- Problem to work on
Beneath this instruction is a listing. Transcribe from it only the stretch from the line with "(DAB) staining of" through the line with "immunohistochemical stain highlights", both end lines included, exactly as written.

Records to use START

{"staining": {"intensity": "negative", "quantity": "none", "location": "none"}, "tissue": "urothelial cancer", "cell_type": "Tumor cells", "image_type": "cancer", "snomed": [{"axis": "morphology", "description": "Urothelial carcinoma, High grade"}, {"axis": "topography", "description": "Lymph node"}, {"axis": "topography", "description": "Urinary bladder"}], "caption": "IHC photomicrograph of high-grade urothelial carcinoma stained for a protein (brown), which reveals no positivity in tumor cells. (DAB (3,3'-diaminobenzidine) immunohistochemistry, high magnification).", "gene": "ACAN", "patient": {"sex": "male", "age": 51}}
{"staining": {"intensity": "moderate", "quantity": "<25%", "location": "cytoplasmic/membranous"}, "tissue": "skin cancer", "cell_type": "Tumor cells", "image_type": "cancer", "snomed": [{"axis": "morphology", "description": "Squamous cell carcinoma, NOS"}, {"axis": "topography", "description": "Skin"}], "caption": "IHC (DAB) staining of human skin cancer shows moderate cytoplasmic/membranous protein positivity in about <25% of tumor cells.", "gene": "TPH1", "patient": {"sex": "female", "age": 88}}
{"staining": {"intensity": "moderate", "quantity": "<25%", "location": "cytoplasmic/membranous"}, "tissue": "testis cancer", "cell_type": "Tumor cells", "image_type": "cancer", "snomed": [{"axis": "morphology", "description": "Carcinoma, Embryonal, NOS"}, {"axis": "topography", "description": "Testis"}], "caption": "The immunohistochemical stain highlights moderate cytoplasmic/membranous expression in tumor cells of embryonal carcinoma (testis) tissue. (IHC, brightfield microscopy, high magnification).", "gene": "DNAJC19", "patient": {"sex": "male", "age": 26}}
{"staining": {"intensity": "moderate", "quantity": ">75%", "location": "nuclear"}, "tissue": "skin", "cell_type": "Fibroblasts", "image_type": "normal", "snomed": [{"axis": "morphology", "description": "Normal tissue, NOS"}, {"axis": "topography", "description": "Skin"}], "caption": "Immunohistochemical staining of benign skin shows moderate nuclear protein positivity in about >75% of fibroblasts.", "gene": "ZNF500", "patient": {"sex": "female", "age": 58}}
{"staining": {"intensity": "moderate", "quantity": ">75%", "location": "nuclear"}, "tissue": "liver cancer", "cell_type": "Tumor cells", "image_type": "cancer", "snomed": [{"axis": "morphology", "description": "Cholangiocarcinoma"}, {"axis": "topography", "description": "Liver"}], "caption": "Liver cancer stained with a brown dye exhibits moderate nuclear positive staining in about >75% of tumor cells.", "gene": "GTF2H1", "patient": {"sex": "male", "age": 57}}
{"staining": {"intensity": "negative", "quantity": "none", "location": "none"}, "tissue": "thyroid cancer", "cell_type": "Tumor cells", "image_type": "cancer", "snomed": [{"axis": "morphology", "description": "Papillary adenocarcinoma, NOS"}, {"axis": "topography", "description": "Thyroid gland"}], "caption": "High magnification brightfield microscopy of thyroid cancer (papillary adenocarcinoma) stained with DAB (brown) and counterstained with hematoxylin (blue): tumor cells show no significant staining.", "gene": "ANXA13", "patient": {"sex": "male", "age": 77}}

Records to use END

- Answer
{"staining": {"intensity": "moderate", "quantity": "<25%", "location": "cytoplasmic/membranous"}, "tissue": "skin cancer", "cell_type": "Tumor cells", "image_type": "cancer", "snomed": [{"axis": "morphology", "description": "Squamous cell carcinoma, NOS"}, {"axis": "topography", "description": "Skin"}], "caption": "IHC (DAB) staining of human skin cancer shows moderate cytoplasmic/membranous protein positivity in about <25% of tumor cells.", "gene": "TPH1", "patient": {"sex": "female", "age": 88}}
{"staining": {"intensity": "moderate", "quantity": "<25%", "location": "cytoplasmic/membranous"}, "tissue": "testis cancer", "cell_type": "Tumor cells", "image_type": "cancer", "snomed": [{"axis": "morphology", "description": "Carcinoma, Embryonal, NOS"}, {"axis": "topography", "description": "Testis"}], "caption": "The immunohistochemical stain highlights moderate cytoplasmic/membranous expression in tumor cells of embryonal carcinoma (testis) tissue. (IHC, brightfield microscopy, high magnification).", "gene": "DNAJC19", "patient": {"sex": "male", "age": 26}}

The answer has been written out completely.